Aussi, l’utilisation massive des objets connectés santé pourrait modifier le rôle des médecins. La santé connectée, telle qu’elle est conçue par VisioMed, amènerait une intermédiation renforcée et un lien moins humain entre patient et médecin via une consultation médicale réalisée en partie ou totalement via l’application. Dans l’étude menée, un médecin généraliste affirme ainsi “Je ne verrais pas les objets de santé connectée comme un moyen de gagner du temps. Je pense que ça serait un travail d’analyse des données. Notre métier c’est aussi beaucoup de pédagogie, d’expliquer aux gens leur maladie, leur traitement, leur surveillance. On a de plus en plus un métier à la fois de prévention et de suivi de maladie chronique, donc on va soigner des patients pendant 20-30 ans, donc le gros du travail c’est pendant la consultation, d’expliquer, commenter.

A cela viennent s’ajouter deux questions clés pour les praticiens de la médecine : l’absence de rémunération pour ce travail supplémentaire d’analyse des données et la responsabilité en cas de problème de santé. L’absence de rémunération est un vrai problème contraignant le développement de la santé connectée. Cette question est discutée régulièrement au Parlement Européen mais aucune solution viable n’a encore été formulée face à ce besoin d’un business model adapté et innovant. La question de la responsabilité a elle aussi été soulevée à plusieurs reprises au Parlement Européen. La principale question est de savoir qui est responsable en cas d’accident majeur, le décès d’un patient à la suite d’une recommandation faites directement par une application de santé connectée ou par un médecin utilisant cette application.
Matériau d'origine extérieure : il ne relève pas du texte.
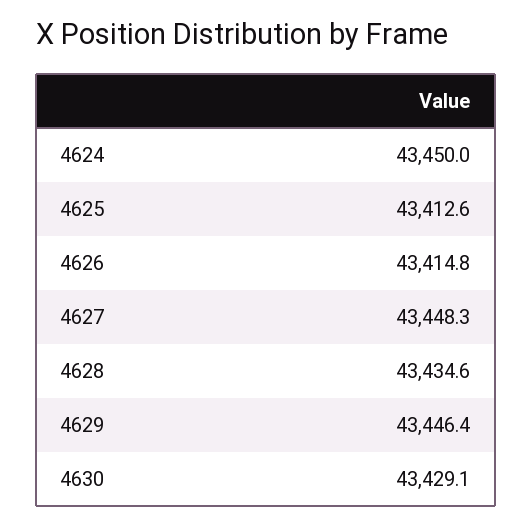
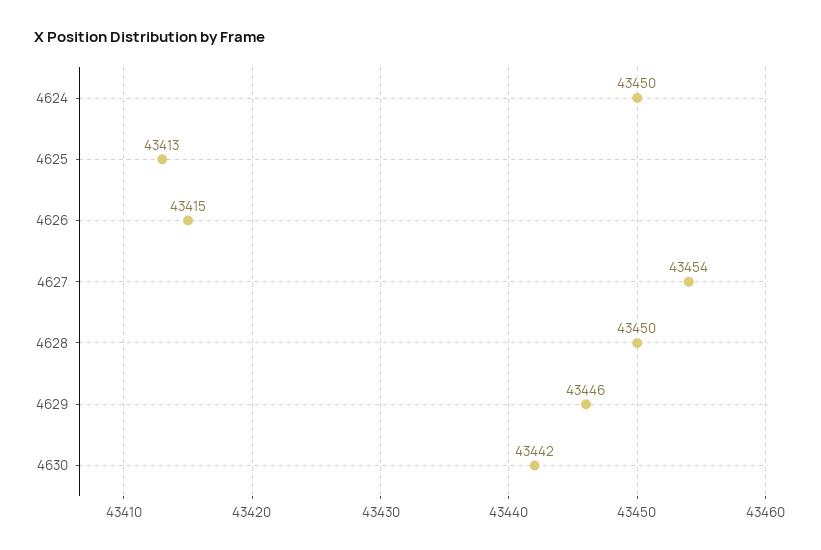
4627: 43448.3 -> 43454
4628: 43434.6 -> 43450
4630: 43429.1 -> 43442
La résolution de ces deux questions doit impérativement avoir lieu pour permettre une mise en place globale des outils de santé connectée en France et en Europe. Même si elles concernent les professionnels de santé, leur résolution doit venir de l’appareil étatique. Ce frein est donc partagé entre professionnels et gouvernement.

 

Comment faire bouger les choses ?

 

Comme le montré l’étude réalisée par nos étudiants, le développement de l’e-santé connectée présente de belles promesses mais souffre encore de nombreux écueils qu’il va falloir lever si notre société veut profiter pleinement des bienfaits potentiels de l’e-santé. Les entreprises comme VisioMed doivent ainsi influencer leur environnement pour convaincre les différentes parties prenantes (clients, professionnels de la santé, gouvernement en particulier) de s’engager dans cette voie.

Ici, il est très intéressant de voir que VisioMed et l’ensemble des entreprises de l’e-santé peuvent compter sur des alliés de poids dans le secteur de l’assurance et de la prévoyance. En effet, les caisses de prévoyance et les assureurs ont intérêt à faire baisser les risques encourus par leurs clients, en particulier dans le domaine de la santé où les sommes versés en cas de sinistre ou de décès peuvent être très élevées. L’entreprise AXA par exemple est très active dans ce domaine. le groupe mise énormément sur les objets connectés et n’hésite pas à investir d’importante sommes d’argent dans le domaine. AXA a dernièrement effectué de très forts investissements dans de nombreuses entreprises de domotique et de services connectés tel que “la maison connectée”[ii], permettant ainsi de prévenir d’éventuels sinistres. Ainsi, la conjugaison des différents acteurs pour promouvoir la prévention plutôt que la gestion des risques réalisés pourrait à terme produire un effet positif en terme de régulation publique et d’état d’esprit dans la représentation que se font les professionnels de santé de leur métier.